Wenn es um direkte Worte geht, sind derzeit Alben weiblicher Singer/Songwriter der Standard. Ob Neko Case, Sharon van Etten oder nun Torres: Hier wird sich nicht hinter Metaphern versteckt, es geht zur Sache, nicht weinerlich, sondern selbstbewusst steht frau den eigenen Niederlagen und dem Streben nach Freiheit gegenüber. Die ersten Zeilen auf “Sprinter”, dem zweiten Album von Mackenzie Scott aus Nashville, die sich Torres nennt, lauten: “Heather, I’m sorry that your mother/ Diseased in the brain/ Cannot recall your name/ Heather, I dreamt that I forgave/ But that only comes in waves/ I hate you all the same”. Torres singt diese Worte ruhig, wie beiläufig gibt eine abgestumpfte Gitarre den Rhythmus dazu vor. Doch man spürt, hier brodelt etwas, dass in jedem Augenblick ein anderer Ton angeschlagen werden könnte. Nach 48 Sekunden legt der Song eine kurze Pause ein, danach wird Torres Stimme ruppig, ätzend, böse: “What’s mine isn’t really yours/ But I hope you find what you’re looking for.” Ein Lied darüber, sich nicht zu mögen. Vielleicht sogar zu hassen und diese pseudo-freundlichen “Strange Hellos” (so der Titel des Songs) einfach sein zu lassen. Es sollten im Zeitalter des allgemeinen Daumen-nach-oben-Reckens viel mehr solcher Lieder geschrieben werden!

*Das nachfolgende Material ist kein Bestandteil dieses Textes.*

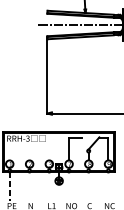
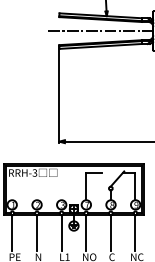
line: (9, 187) -> (12, 233), dashed -> solid
line: (29, 187) -> (37, 233), added
line: (49, 187) -> (61, 233), added
line: (69, 187) -> (86, 233), added
line: (88, 187) -> (110, 233), added
line: (108, 187) -> (135, 233), added

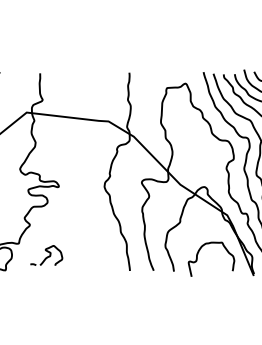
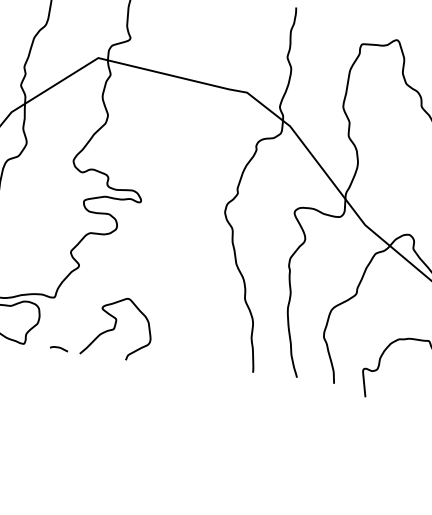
part: (46, 255) -> (102, 325), size x1.67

Musikalisch übernimmt auf diesem und vielen der anderen Songs PJ Harvey die Patenschaft: Kaum vorstellbar, dass “Sprinter” ohne die Vorarbeit der Britin so klingen würde. Dabei geht Torres, die sich nach ihrem Großvater benannt hat, auf “Sprinter” wesentlich weiter als auf ihrem guten, aber noch recht konventionellen Indie-Folk-Debüt. Prägend ist die Zusammenarbeit mit Adrian Utley von Portishead, der Gitarre und Synthesizer einspielte und in dessen Studio in Bristol große Teile des Albums entstanden sind. Man sollte nicht so weit gehen und Torres zur neuen Beth Gibbons deklarieren. Aber in Tracks wie “Son, You Are No Island” wohnt eine ähnliche Unruhe wie in den besten Portishead-Nummern: Unter einem folkigen Dröhnen singt die Künstlerin mit beinahe biblischem Tiefgang über Isolation und Vergänglichkeit. Post-Singer/Songwriter könnte man das nennen. Tracks wie “New Skin” oder “A Proper Polish Welcome” sind zugänglicher, erinnern an die flirrenden Songs von Daughter und werden auch den Fans von The National gefallen. Was besonders auffällt: Diese Lieder sind um Dimensionen besser als die Versuche von Mumford & Sons, ähnlich intensive Singer/Songwriter-Songs aufzunehmen. Wäre Torres in dieser Disziplin Barça, dann sind Mumford & Sons der HSV.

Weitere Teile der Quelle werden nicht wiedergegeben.